Segment Start: Data extracts
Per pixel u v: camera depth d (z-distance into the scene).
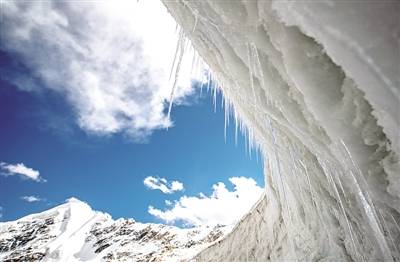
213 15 2.89
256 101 3.51
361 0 1.64
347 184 3.16
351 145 2.50
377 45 1.70
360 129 2.36
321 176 3.80
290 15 1.98
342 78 2.19
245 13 2.55
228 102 5.07
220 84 4.61
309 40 2.16
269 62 2.79
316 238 6.24
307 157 3.79
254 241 11.86
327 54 2.00
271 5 2.16
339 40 1.82
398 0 1.56
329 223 5.00
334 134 2.53
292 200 7.20
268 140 4.62
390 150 2.30
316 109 2.46
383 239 3.06
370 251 3.81
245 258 11.70
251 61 2.93
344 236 4.60
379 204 2.83
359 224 3.76
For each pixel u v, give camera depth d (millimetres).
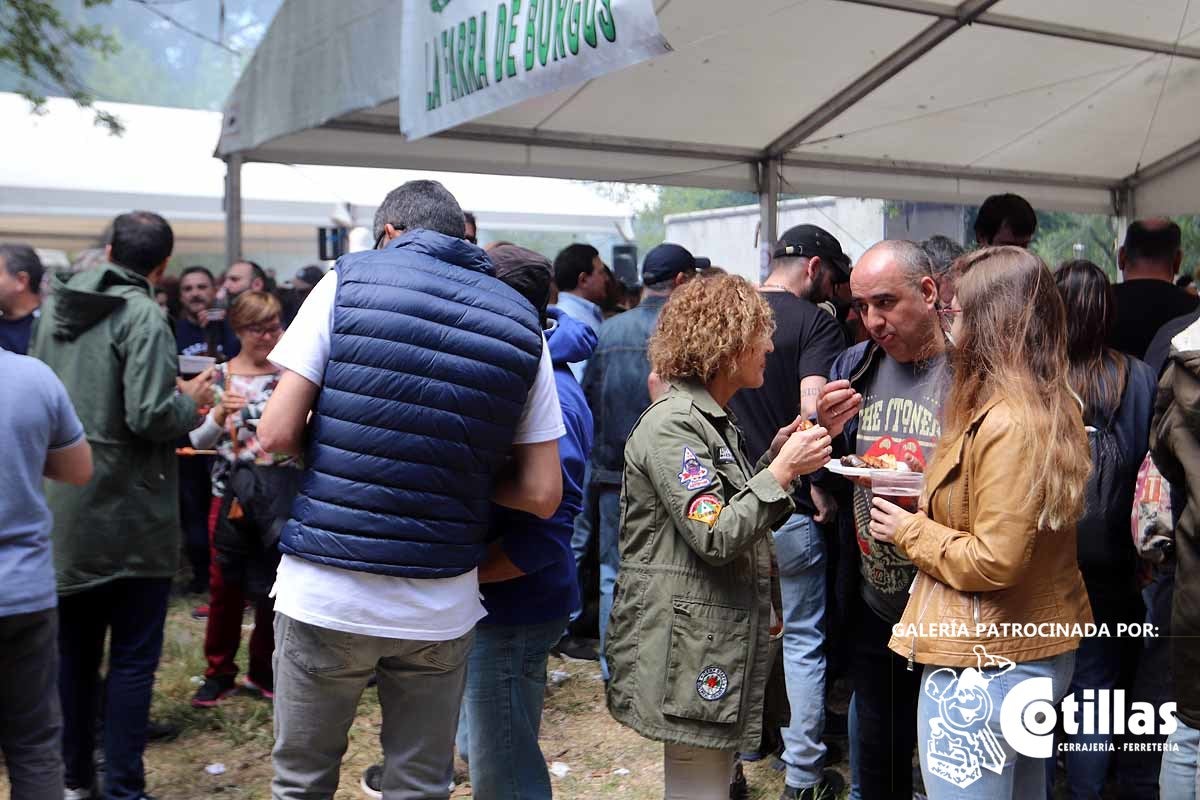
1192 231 8398
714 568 2459
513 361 2350
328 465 2258
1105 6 5484
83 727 3617
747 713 2477
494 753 2795
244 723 4535
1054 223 9125
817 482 3156
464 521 2342
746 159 7441
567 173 6953
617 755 4293
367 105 4715
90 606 3607
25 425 2695
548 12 3512
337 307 2262
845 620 3105
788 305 3717
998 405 2148
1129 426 2916
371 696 4898
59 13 8328
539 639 2844
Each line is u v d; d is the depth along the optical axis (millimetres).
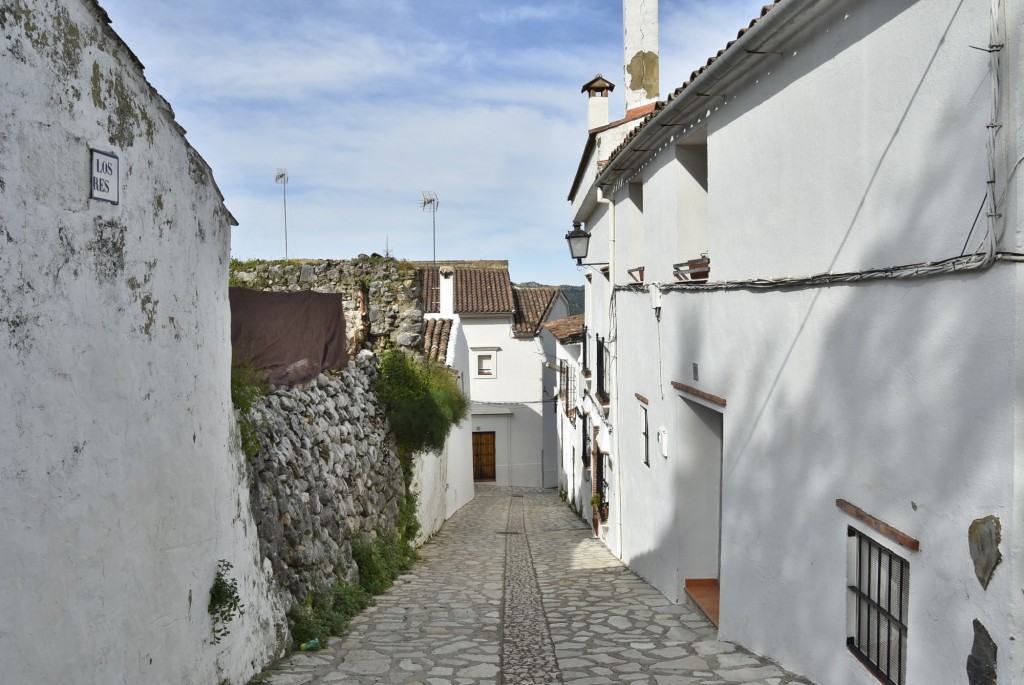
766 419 6684
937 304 4312
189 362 5559
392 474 13328
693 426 9266
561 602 9656
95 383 4238
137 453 4707
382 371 14453
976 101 3939
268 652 6676
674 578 9477
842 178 5344
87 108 4176
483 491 30156
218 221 6203
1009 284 3727
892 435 4785
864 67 5027
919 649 4504
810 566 5945
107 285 4391
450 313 27219
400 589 10445
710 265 8047
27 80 3643
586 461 19266
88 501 4137
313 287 15891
Segment End: Data extracts
* _How to complete this task_:
Write out again exactly the lines from the start of the data above through the line containing "1009 284 3727", inclusive, excluding any pictures.

* _Exercise output_:
Per pixel u v: camera depth d (z-distance into the scene).
213 15 2.89
256 101 3.51
361 0 1.64
347 184 3.16
351 145 2.50
377 45 1.70
360 129 2.36
321 176 3.80
290 15 1.98
342 78 2.19
245 13 2.55
228 102 5.07
220 84 4.61
309 40 2.16
269 62 2.79
316 238 6.24
307 157 3.79
254 241 11.86
327 54 2.00
271 5 2.16
339 40 1.82
398 0 1.56
329 223 5.00
334 134 2.53
292 200 7.20
268 140 4.62
390 150 2.30
316 109 2.46
383 239 3.06
370 251 3.81
245 258 11.70
251 61 2.93
344 236 4.60
379 204 2.83
359 224 3.76
For each pixel u v, give camera depth d (millimetres).
1192 231 8398
714 568 2459
513 361 2350
328 465 2258
1105 6 5484
83 727 3617
747 713 2477
494 753 2795
244 723 4535
1054 223 9125
817 482 3156
464 521 2342
746 159 7441
567 173 6953
617 755 4293
367 105 4715
90 606 3607
25 425 2695
548 12 3512
337 307 2262
845 620 3105
788 305 3717
998 405 2148
1129 426 2916
371 696 4898
59 13 8328
539 639 2844
Each line is u v d; d is the depth along the optical axis (millimetres).
766 419 6684
937 304 4312
189 362 5559
392 474 13328
693 426 9266
561 602 9656
95 383 4238
137 453 4707
382 371 14453
976 101 3939
268 652 6676
674 578 9477
842 178 5344
87 108 4176
483 491 30156
218 221 6203
1009 284 3727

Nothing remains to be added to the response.